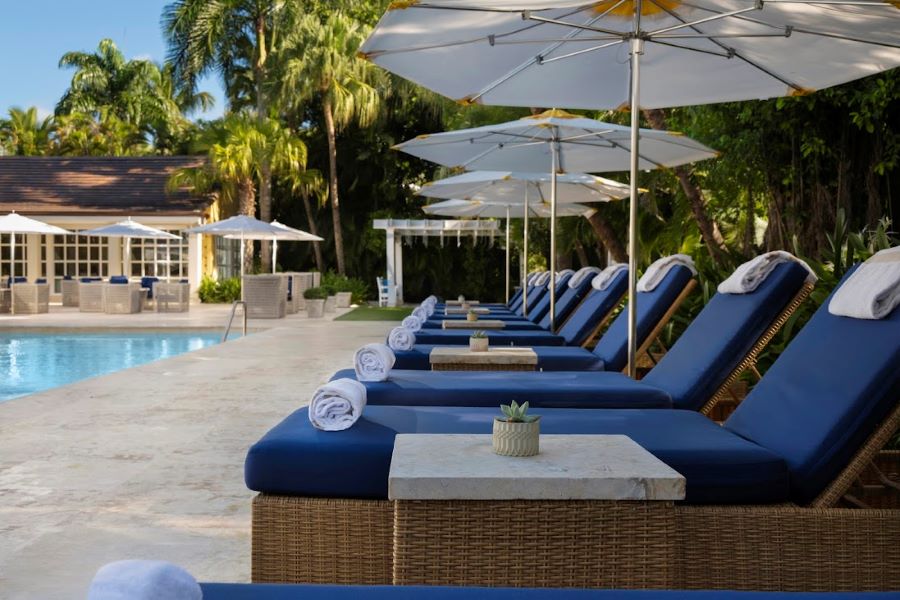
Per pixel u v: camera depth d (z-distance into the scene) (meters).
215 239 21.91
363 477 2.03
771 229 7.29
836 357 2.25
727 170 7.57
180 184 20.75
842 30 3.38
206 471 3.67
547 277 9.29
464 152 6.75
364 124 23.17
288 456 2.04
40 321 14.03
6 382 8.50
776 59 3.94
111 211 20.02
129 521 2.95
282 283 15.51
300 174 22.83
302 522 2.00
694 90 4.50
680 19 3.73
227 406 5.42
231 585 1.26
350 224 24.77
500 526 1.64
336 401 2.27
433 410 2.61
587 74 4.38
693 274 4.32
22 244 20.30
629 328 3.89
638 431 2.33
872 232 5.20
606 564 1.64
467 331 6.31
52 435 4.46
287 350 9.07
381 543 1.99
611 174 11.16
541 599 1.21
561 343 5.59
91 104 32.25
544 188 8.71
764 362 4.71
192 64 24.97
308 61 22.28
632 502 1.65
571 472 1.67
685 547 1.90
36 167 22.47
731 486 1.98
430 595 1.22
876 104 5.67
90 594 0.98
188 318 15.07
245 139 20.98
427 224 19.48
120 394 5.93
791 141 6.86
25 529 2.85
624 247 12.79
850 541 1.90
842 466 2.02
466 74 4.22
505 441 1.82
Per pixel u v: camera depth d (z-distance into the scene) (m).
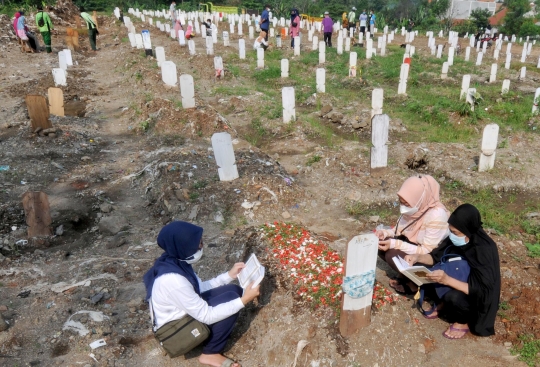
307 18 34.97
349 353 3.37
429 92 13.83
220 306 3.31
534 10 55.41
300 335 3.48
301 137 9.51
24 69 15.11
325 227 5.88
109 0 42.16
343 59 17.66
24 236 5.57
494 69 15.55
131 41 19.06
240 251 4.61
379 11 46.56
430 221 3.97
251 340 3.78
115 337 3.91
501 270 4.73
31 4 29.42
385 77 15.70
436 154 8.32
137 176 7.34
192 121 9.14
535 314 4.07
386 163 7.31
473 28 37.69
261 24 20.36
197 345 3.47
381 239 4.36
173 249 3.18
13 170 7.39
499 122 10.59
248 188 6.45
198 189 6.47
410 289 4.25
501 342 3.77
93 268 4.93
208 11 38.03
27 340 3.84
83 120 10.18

------------

Your reply should be the number of lines in the entries that contain "into", nothing more.

2